WHAT YOU SHOULD DO → Tally the lines containing "Tumor" in this data. Respond with the tally alone.

STORED DATA →
....
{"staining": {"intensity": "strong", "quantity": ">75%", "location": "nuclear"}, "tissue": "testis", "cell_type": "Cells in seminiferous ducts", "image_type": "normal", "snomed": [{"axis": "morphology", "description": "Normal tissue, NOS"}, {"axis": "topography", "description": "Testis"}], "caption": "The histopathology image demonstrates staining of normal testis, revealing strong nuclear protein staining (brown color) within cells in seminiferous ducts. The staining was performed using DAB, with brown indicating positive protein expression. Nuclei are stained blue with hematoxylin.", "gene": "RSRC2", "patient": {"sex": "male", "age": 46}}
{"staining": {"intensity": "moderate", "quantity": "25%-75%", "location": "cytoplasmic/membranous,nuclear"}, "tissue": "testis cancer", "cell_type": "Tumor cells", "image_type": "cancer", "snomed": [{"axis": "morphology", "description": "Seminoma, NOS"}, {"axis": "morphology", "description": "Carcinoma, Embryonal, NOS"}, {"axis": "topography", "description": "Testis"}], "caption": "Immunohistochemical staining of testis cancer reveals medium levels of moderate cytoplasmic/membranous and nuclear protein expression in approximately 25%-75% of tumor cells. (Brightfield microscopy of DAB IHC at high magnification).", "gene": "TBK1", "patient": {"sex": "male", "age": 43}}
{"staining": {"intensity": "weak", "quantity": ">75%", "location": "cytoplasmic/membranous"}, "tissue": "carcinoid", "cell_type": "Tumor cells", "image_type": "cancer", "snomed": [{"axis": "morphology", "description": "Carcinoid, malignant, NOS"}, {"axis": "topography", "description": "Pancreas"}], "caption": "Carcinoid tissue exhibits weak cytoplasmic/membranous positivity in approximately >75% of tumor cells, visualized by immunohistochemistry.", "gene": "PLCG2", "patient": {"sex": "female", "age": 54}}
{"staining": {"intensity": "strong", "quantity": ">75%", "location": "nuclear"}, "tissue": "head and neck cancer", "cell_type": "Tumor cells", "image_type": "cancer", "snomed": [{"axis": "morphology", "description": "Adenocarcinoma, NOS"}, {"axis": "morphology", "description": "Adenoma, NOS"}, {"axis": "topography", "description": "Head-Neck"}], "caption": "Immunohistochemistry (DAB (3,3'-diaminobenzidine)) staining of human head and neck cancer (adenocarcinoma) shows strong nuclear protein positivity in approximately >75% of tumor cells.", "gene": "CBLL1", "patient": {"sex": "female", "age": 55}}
....
ANSWER FOR THE TASK → 3